Et ce sera du donnant-donnant : les compagnies d’hydrocarbures françaises comme Total souhaitent avoir un accès accru aux réserves énergétiques russes.
Côté russe, le premier vice-Premier ministre Igor Chouvalov a surtout souligné que le programme de modernisation du constructeur automobile en difficulté Avtovaz sera « examiné » durant la visite.
Car M. Poutine a demandé au groupe français de participer financièrement à la restructuration du groupe russe, qui fabrique les voitures Lada et croule sous les dettes.
Le PDG du constructeur français, Carlos Ghosn a toutefois déclaré début novembre que le groupe ne prévoyait « ni d’augmenter, ni de diminuer » sa participation dans Avtovaz.
Pour raviver son secteur de l’automobile, en grave difficulté suite à la crise, la Russie a cependant besoin de technologies et de partenaires étrangers, d’autant que l’américain GM vient de refuser de vendre son unité européenne Opel à un consortium canado-russe.

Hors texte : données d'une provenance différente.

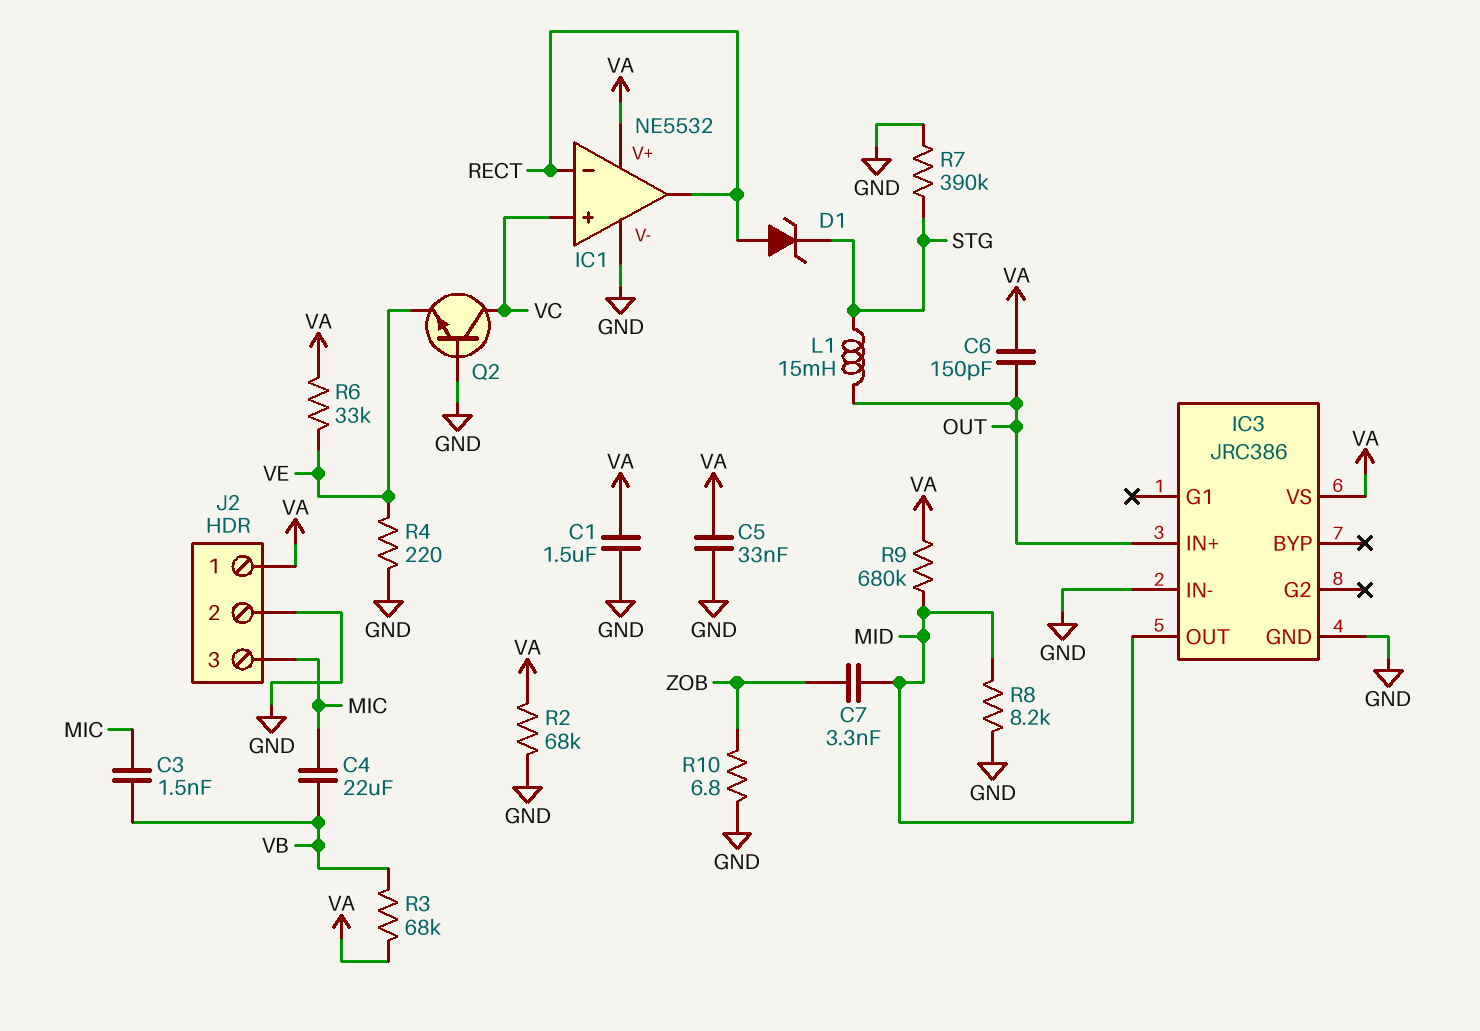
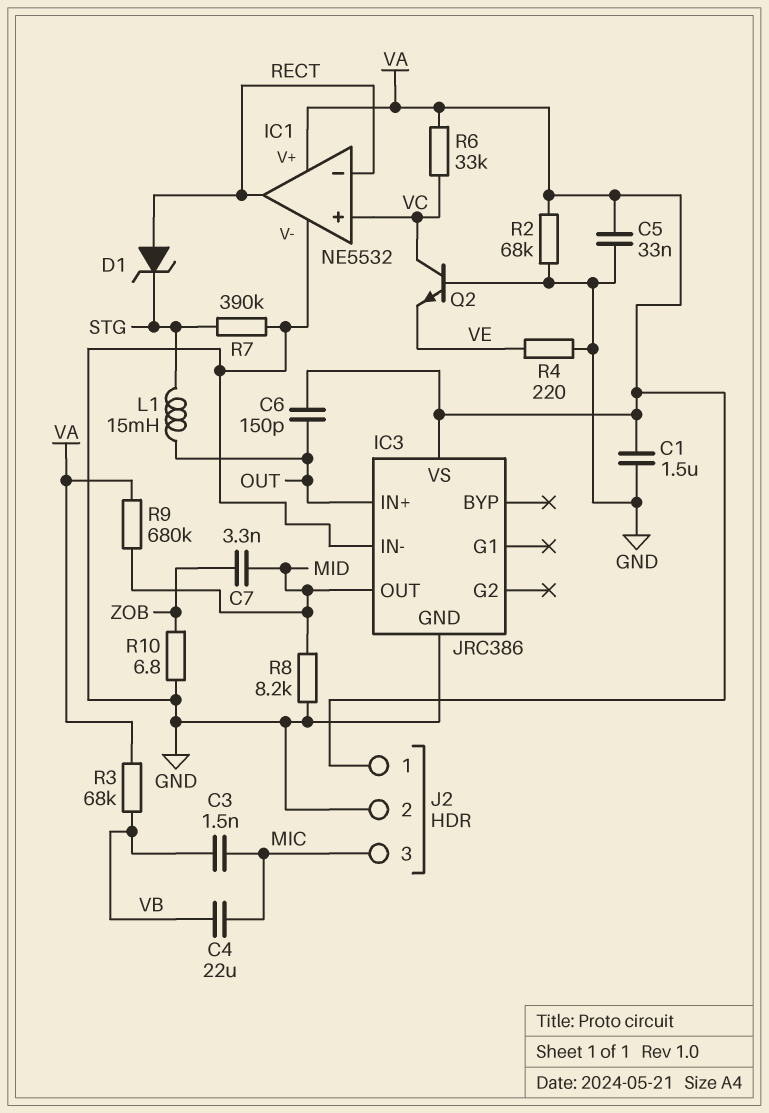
R6: 33k (VA, VE) -> 33k (VA, VC)

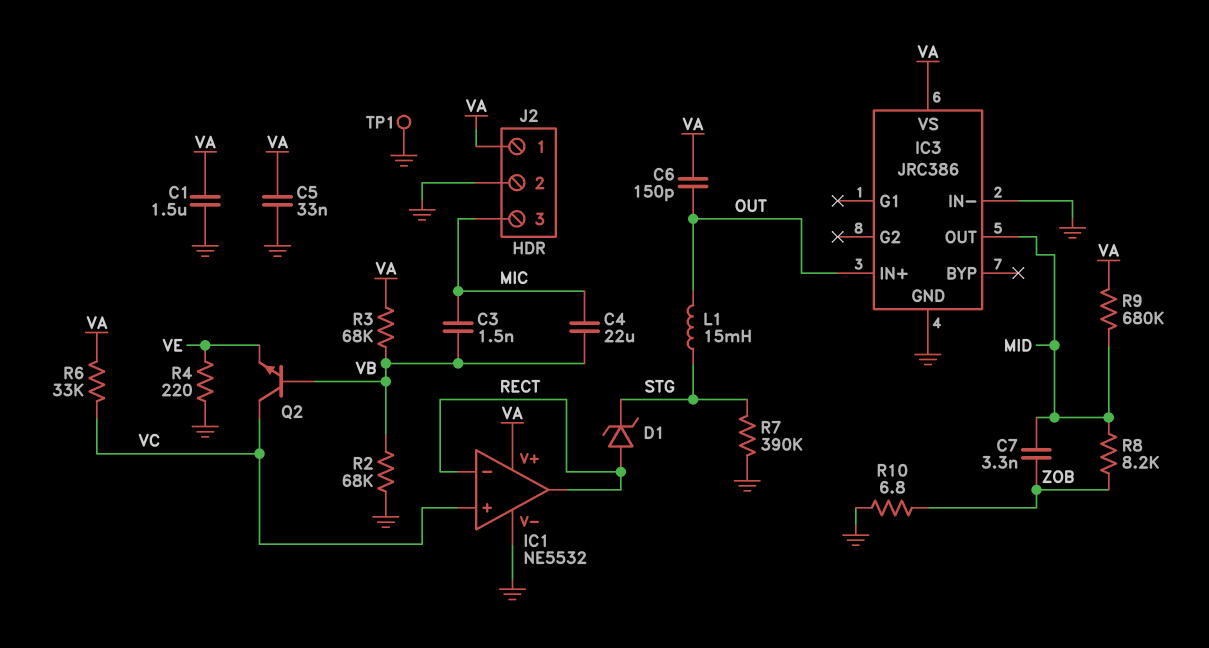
Q2: NPN (B GND, C VC, E VE) -> NPN (B VB, C VC, E VE)
R2: 68k (GND, VA) -> 68k (GND, VB)
R8: 8.2k (GND, MID) -> 8.2k (MID, ZOB)
TP1: none -> test point (GND)

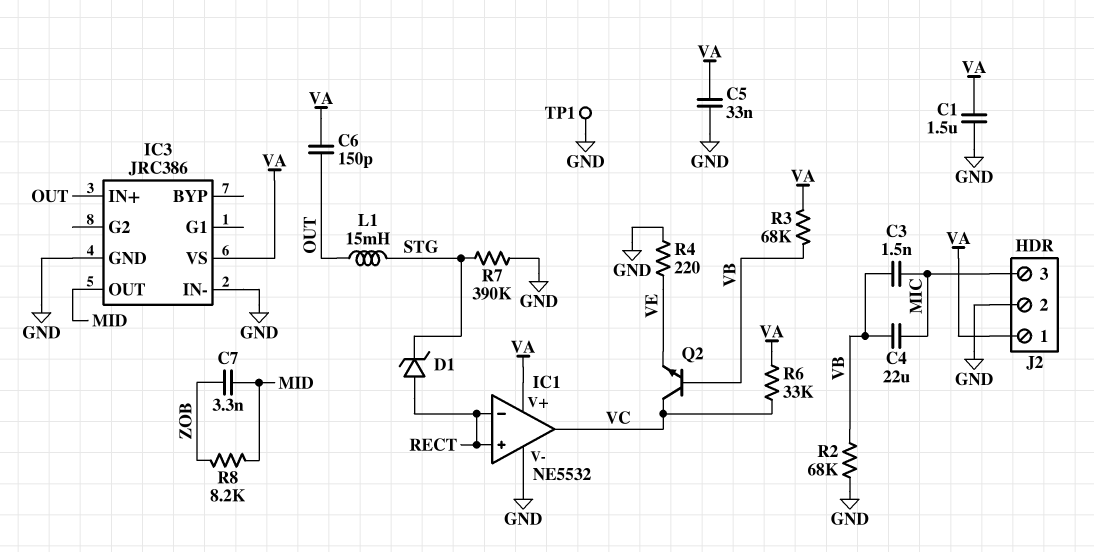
IC1 pin in+: VC -> RECT
IC1 pin out: RECT -> VC
R9: 680k (MID, VA) -> none
R10: 6.8 (GND, ZOB) -> none

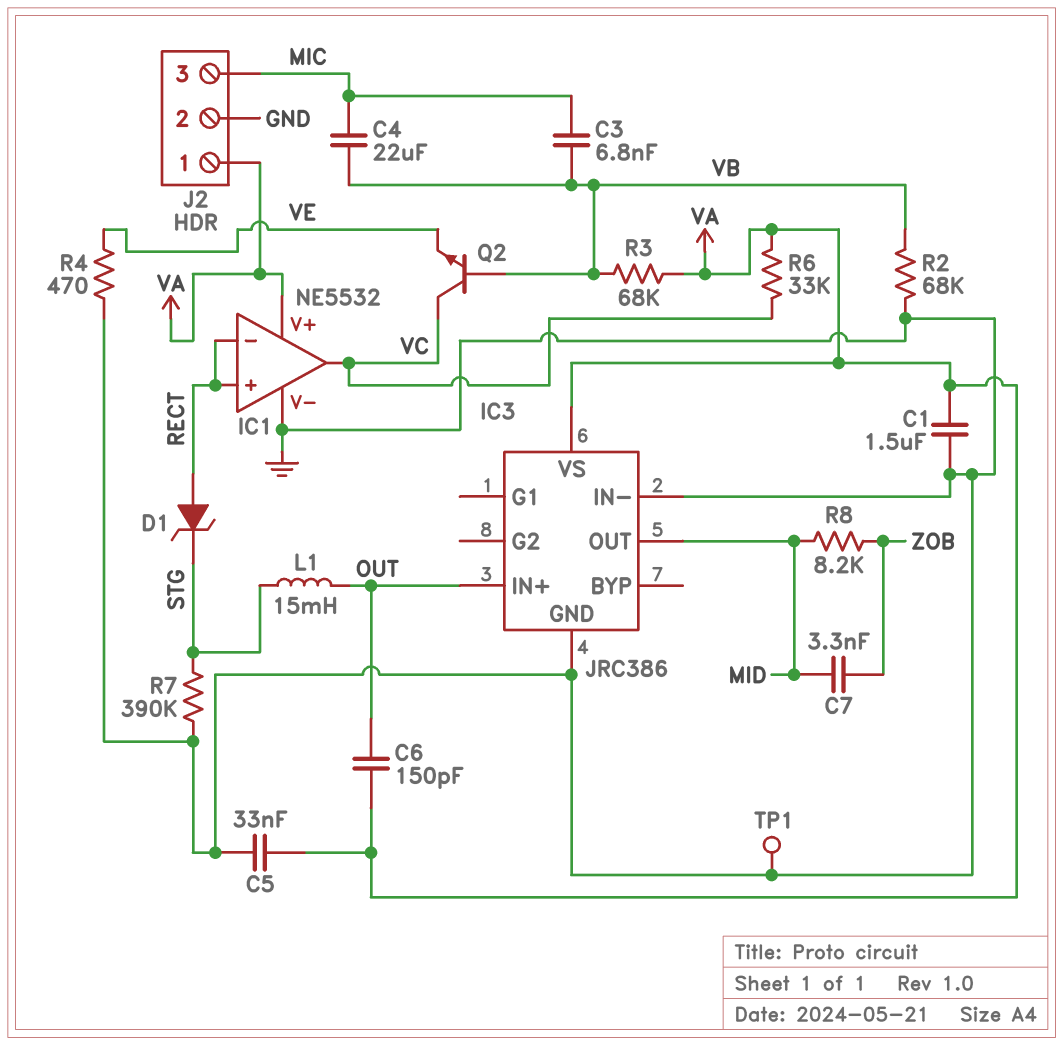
C3: 1.5nF (MIC, VB) -> 6.8nF (MIC, VB)
R4: 220 (GND, VE) -> 470 (GND, VE)

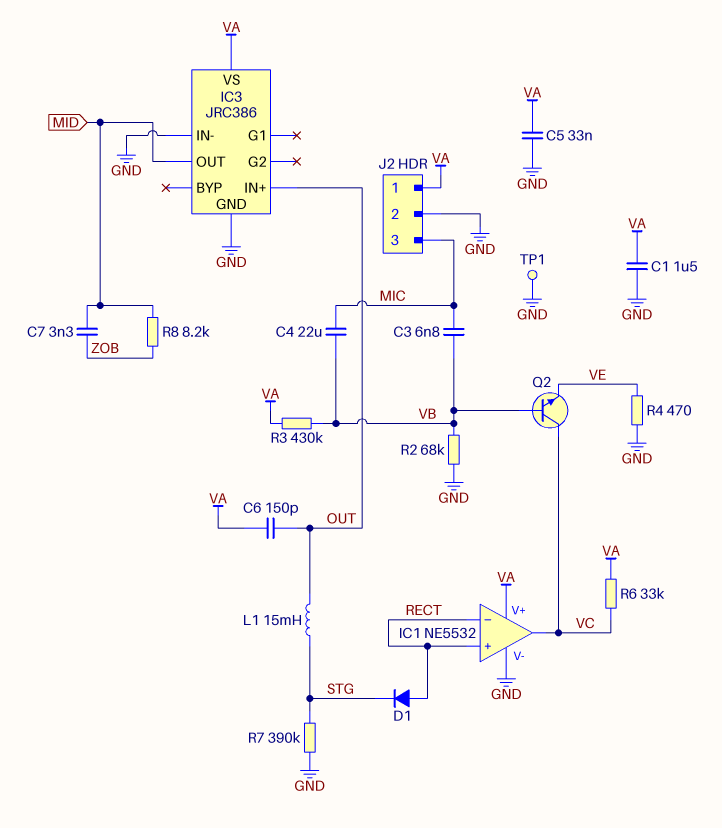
D1: zener (A RECT, K STG) -> diode (A RECT, K STG)
R3: 68k (VA, VB) -> 430k (VA, VB)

Vladimir Poutine et son homologue français François Fillon doivent participer à un dîner jeudi suivi de discussions avec des hommes d’affaires au château de Rambouillet. L’ex-président russe (2000-2008) pourrait aussi avoir un entretien informel avec le président français Nicolas Sarkozy.
Le déplacement intervenant dans le cadre XIVe séminaire intergouvernemental économique franco-russe, le sujet sensible des droits de l’Homme en Russie ne devrait pas être au coeur des pourparlers.
La visite aura lieu au moment où Moscou cherche à acquérir un porte-hélicoptères de classe Mistral auprès de la France, pays membre de l’Otan, une acquisition qui romprait avec une longue tradition de préférence nationale.
Le navire a accosté lundi à Saint-Pétersbourg, ville natale de Vladimir Poutine, près du célèbre musée de l’Ermitage, où il doit rester jusqu’à jeudi.
Son capitaine, Didier Piaton a confirmé que cette escale se situait « bien sûr dans le contexte » de la vente éventuelle, précisant que des officiers et industriels russes avaient visité le bâtiment.
Selon des experts militaires, Moscou, en se dotant d’un tel bateau, entend accorder plus d’importance aux « forces d’attaque rapides », ce qui suscite l’inquiétude de la Géorgie, qu’une guerre en août 2008 avait opposée à la Russie.
L’Estonie, qui entretient aussi des rapports mouvementés avec Moscou, s’inquiète aussi de ce projet et souhaite demander des précisions à Paris à ce sujet.